A Series of Unfortunate Events, written by Daniel Handler under the pen name Lemony Snicket, and appearing from 1999 to 2006, tells the story of the Baudelaire orphans, Violet, Klaus and Sunny, and their search for peace and security in the aftermath of their parents’ death, as the wicked Count Olaf, a self-styled “ac-tor,” attempts to steal their fortune.

In 2004, the first three of its 13 books became a feature film, Lemony Snicket’s A Series of Unfortunate Events, starring Jim Carrey as Count Olaf. Some fans of the books — which here means “the writer of this review, among others” — found it disappointing.

Now comes Lemony Snicket’s A Series of Unfortunate Events, the eight-episode Netflix series, with Neil Patrick Harris as Olaf and Patrick Warburton as Snicket, who narrates retrospectively from within the story.

I have no complaints, and only praise. The only question is whether to savour or to binge. (Professionally, I had to binge; but I would advise you to take your time.)

Executive producer Barry Sonnenfeld (The Addams Family, Men in Black, Pushing Daisies) directed half the episodes, with production designer Bo Welch (Edward Scissorhands, Beetlejuice) directing two of the remaining four. Masters of the modern screen fairy tale, of mixing the lifelike with the overtly theatrical, storybook aesthetics with darkened moods, they are the right people for this job, set in a milieu that is hard to fix in time, except to say it is not now.
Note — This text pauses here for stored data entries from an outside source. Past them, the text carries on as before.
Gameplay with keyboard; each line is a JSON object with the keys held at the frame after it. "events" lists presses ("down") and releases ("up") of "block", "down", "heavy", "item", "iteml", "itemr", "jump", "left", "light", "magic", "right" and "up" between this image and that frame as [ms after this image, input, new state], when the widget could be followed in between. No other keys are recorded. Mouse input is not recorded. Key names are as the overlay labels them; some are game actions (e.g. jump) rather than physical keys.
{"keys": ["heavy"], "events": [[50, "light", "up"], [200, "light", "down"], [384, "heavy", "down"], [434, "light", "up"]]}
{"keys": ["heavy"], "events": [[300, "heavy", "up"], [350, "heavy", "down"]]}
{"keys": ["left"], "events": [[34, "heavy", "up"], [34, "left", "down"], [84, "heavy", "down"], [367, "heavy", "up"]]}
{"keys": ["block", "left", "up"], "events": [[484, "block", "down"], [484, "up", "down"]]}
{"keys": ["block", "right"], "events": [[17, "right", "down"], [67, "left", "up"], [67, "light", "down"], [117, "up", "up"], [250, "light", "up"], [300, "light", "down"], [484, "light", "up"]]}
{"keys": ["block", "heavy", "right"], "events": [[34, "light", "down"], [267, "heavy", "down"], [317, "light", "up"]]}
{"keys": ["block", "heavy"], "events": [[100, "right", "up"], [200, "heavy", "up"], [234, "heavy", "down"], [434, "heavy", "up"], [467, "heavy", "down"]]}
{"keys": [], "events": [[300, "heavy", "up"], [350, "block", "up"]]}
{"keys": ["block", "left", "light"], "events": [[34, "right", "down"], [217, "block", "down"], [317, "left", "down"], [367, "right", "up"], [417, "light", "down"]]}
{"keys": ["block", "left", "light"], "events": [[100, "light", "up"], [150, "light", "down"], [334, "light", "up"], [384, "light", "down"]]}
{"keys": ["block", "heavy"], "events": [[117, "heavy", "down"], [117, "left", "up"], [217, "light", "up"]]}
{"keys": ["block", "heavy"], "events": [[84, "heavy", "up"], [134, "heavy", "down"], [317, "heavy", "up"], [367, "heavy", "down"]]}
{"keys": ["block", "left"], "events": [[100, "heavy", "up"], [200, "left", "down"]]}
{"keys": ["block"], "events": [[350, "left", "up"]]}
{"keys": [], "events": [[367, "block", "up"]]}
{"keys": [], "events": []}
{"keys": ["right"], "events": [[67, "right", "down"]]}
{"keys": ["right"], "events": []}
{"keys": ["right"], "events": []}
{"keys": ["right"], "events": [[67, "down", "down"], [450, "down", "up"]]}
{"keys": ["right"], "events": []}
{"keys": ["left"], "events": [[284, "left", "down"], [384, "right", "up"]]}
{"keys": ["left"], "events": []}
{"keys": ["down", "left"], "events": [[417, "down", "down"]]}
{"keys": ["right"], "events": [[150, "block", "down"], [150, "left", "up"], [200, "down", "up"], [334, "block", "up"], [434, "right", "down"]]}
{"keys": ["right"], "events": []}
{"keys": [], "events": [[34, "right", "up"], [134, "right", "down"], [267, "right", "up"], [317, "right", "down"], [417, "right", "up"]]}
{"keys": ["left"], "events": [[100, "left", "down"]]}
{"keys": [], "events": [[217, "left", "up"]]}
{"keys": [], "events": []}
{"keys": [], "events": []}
With the first four books getting two hourlong episodes apiece, there is plenty of room for banter, action and off-the-point humour, and yet it feels more dynamic than the film, for all the film’s compression. (In order, the action centers on Count Olaf’s house and theatre; a herpetologist’s laboratory; a lakeside village; and a sawmill.)

Long-arc mythology I am fairly sure was not on Handler’s mind when he first put pen to paper has been retrofitted into his new adaptation.

Slipping in and out of various disguises, Harris’ Count Olaf is at once more grotesque and more banal than Carrey’s. His self-importance pierced with melancholy, he’s a villain with the heart and habits of an annoyed and impatient teenager, a know-it-all short on information: “All of the artistic and financial aspects of my career are finally coming together like two pieces of a bread in the middle of a sandwich.”

As in most stories for young people, children must ultimately fend for themselves. The Baudelaires possess complementary talents. Violet (Malina Weissman), 14, who fiddles with things, is an inventor; 12-year-old Klaus (Louis Hynes), who loves books, handles research; and infant Sunny (Presley Smith, baby talk by Tara Strong) is the muscle, on the strength of her four-tooth bite.

Grown-ups, when not evil, tend to be fatally distracted, or simply incompetent; Alfre Woodard, Assif Mandvi, Joan Cusack, Don Johnson, Catherine O’Hara and Rhys Davies play some of these walking obstacles. When Mr. Poe (K. Todd Freeman), the banker who minds the Baudelaires’ held-in-trust estate says, “The adults will take care of it from here,” it is a clear sign of trouble ahead.

On the page, Series has explicitly much to do with language and storytelling. The streaming series, which makes many literary references and then comments on its habit of dropping them, also winks at its own form.

“As an actor I think live theatre is a much more powerful medium than, say, streaming television,” says Count Olaf. And also: “In all honesty I prefer long-form television to the movies; it’s so much convenient to consume entertainment from the comforts of your own home.”

As the books were presented as something you might want to avoid, the series is announced as something you might not want to watch, beginning with the title song. “Look away, look away,” Harris sings. “This show will wreck your evening, your home life, and your day.”

“From the beginning of this miserable tale to the last melancholy scene,” says Snicket, “I cannot think of a single line, a single word that does not chill me to my deepest bones.”

This is not just whistling Dixie. Although basically comic, and not without moments of beauty and relief, the series is a dream in which you escape one trap only to fall into another, elude your pursuer only to find him somehow before you, and where hope springs eternal only so it can be eternally snatched away. But you should watch it, anyway, and take your time.